Instructions for the task.
What you need to produce from the material below is an exact transcription of the lines from the one with "menkunden Wer" through the one with "vulcaniseren en compressie", both included, and no other line.

Data to examine.
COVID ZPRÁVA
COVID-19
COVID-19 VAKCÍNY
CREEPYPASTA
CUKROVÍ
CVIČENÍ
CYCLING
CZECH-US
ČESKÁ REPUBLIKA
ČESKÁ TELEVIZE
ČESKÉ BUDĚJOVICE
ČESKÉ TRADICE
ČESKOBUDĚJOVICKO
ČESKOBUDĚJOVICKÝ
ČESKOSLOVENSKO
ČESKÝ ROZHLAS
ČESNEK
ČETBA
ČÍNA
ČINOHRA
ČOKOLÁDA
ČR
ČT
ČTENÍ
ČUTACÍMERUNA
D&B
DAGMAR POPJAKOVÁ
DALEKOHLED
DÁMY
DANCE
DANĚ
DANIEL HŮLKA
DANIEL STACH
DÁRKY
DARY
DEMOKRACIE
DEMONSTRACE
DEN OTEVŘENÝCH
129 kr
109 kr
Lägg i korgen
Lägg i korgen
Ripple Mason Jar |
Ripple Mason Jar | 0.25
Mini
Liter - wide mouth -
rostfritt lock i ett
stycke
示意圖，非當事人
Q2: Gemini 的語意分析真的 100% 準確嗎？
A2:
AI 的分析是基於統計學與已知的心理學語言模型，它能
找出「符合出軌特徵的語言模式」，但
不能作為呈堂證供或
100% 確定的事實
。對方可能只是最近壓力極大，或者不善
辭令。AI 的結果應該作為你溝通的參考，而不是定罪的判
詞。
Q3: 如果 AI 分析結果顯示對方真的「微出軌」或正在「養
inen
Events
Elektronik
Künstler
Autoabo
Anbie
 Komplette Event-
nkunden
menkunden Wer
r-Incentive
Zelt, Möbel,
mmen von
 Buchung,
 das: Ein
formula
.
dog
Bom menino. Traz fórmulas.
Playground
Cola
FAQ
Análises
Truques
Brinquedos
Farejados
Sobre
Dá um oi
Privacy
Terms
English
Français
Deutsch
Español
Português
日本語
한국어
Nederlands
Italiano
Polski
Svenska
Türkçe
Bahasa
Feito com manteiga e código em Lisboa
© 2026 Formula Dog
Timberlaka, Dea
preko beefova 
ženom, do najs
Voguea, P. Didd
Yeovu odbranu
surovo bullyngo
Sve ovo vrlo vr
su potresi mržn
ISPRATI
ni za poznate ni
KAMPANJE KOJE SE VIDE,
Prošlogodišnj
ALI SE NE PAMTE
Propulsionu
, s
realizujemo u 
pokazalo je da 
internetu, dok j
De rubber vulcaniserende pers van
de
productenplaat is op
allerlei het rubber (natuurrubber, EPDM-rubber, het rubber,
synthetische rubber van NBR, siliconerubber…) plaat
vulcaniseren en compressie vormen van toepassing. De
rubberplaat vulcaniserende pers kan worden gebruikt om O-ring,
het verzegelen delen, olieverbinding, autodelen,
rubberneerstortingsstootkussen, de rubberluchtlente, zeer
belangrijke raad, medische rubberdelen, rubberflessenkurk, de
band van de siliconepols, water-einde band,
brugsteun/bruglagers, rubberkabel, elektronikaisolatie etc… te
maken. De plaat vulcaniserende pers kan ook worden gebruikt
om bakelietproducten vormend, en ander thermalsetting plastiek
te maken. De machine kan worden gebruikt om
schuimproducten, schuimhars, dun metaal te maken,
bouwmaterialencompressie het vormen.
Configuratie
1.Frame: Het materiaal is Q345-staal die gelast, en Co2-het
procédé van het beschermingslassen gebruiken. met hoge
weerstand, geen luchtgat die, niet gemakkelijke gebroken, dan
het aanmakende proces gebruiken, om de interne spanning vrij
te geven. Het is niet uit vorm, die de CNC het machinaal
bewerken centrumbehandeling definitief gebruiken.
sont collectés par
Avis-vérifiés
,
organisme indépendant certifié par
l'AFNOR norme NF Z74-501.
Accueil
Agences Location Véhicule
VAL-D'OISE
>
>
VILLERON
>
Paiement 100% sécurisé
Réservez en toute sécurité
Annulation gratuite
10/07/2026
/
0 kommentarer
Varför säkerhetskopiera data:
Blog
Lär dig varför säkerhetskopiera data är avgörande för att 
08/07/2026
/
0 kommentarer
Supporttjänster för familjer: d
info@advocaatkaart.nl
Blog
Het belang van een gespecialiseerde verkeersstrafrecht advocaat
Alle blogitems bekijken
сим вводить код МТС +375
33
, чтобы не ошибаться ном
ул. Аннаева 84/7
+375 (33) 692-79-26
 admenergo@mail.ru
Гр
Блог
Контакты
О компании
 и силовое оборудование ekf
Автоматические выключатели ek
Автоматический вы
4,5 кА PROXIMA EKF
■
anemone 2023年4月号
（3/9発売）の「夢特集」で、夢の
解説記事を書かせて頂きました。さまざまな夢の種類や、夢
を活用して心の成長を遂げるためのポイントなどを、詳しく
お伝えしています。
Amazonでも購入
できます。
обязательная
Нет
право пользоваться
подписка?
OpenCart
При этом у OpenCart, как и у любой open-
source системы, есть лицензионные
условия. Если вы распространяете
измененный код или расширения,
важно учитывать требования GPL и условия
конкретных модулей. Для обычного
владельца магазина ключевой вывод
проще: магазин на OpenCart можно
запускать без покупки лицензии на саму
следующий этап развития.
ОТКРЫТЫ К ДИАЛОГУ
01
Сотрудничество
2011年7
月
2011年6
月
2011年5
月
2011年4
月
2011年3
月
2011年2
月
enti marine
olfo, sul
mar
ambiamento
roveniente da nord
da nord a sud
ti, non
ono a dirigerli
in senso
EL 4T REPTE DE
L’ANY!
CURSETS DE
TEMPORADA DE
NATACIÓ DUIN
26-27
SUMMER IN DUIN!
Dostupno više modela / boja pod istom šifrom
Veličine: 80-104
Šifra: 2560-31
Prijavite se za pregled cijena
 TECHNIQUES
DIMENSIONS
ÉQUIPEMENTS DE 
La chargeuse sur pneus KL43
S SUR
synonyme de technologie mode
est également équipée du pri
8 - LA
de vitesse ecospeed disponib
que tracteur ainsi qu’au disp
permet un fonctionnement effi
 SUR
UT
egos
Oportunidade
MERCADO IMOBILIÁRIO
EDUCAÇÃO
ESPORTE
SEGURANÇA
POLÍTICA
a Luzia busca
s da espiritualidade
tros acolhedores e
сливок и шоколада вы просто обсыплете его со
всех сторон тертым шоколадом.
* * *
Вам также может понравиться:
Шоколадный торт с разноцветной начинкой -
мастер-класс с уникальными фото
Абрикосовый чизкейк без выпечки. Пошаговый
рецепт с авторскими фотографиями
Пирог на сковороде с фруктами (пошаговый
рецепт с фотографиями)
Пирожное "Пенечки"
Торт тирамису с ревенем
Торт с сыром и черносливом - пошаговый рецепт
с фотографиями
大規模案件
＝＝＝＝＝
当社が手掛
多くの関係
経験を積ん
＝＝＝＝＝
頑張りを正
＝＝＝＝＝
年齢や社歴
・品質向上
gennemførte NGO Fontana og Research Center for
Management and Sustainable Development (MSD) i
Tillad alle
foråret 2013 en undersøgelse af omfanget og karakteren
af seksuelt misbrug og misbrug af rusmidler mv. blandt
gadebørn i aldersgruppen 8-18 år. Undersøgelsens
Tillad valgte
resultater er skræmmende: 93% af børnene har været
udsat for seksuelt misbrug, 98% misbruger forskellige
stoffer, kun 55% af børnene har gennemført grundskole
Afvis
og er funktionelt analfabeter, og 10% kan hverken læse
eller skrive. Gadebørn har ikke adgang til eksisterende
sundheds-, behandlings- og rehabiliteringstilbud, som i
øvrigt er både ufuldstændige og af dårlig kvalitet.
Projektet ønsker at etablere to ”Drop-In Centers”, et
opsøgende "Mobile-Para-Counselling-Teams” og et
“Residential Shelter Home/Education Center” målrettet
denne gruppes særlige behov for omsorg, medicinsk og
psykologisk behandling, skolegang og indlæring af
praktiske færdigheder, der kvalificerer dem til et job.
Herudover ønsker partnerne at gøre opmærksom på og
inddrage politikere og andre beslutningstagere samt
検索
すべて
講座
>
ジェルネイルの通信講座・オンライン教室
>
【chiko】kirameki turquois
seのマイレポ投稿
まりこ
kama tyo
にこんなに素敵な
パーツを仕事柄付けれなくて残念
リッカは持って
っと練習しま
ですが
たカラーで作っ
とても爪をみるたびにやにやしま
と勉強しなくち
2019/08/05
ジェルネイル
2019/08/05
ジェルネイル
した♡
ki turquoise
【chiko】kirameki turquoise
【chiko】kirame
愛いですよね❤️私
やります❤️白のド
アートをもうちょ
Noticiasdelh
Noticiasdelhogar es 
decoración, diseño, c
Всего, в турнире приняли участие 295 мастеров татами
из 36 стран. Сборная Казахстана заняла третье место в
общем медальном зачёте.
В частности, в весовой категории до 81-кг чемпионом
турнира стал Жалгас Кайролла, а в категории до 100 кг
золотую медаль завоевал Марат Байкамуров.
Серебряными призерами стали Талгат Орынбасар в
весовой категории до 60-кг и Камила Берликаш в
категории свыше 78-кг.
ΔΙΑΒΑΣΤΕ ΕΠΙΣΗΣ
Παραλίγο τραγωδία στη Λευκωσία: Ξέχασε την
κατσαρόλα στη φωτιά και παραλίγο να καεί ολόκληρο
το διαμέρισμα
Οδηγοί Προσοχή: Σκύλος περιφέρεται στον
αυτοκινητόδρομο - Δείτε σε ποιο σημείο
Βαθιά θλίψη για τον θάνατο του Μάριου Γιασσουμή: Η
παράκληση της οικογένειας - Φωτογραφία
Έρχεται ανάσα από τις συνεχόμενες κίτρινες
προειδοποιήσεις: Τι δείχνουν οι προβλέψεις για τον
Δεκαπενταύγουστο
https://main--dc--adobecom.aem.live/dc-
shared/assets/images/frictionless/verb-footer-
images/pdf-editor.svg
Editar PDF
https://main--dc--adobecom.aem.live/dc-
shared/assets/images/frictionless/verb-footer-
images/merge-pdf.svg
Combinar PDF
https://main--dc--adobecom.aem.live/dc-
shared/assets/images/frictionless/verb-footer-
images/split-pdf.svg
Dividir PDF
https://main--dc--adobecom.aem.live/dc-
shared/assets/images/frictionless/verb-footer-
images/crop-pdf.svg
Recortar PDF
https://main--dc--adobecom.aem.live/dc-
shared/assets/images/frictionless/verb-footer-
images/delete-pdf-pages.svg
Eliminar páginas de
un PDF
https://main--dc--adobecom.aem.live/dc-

Result of this task.
menkunden Wer
r-Incentive
Zelt, Möbel,
mmen von
 Buchung,
 das: Ein
formula
.
dog
Bom menino. Traz fórmulas.
Playground
Cola
FAQ
Análises
Truques
Brinquedos
Farejados
Sobre
Dá um oi
Privacy
Terms
English
Français
Deutsch
Español
Português
日本語
한국어
Nederlands
Italiano
Polski
Svenska
Türkçe
Bahasa
Feito com manteiga e código em Lisboa
© 2026 Formula Dog
Timberlaka, Dea
preko beefova 
ženom, do najs
Voguea, P. Didd
Yeovu odbranu
surovo bullyngo
Sve ovo vrlo vr
su potresi mržn
ISPRATI
ni za poznate ni
KAMPANJE KOJE SE VIDE,
Prošlogodišnj
ALI SE NE PAMTE
Propulsionu
, s
realizujemo u 
pokazalo je da 
internetu, dok j
De rubber vulcaniserende pers van
de
productenplaat is op
allerlei het rubber (natuurrubber, EPDM-rubber, het rubber,
synthetische rubber van NBR, siliconerubber…) plaat
vulcaniseren en compressie vormen van toepassing. De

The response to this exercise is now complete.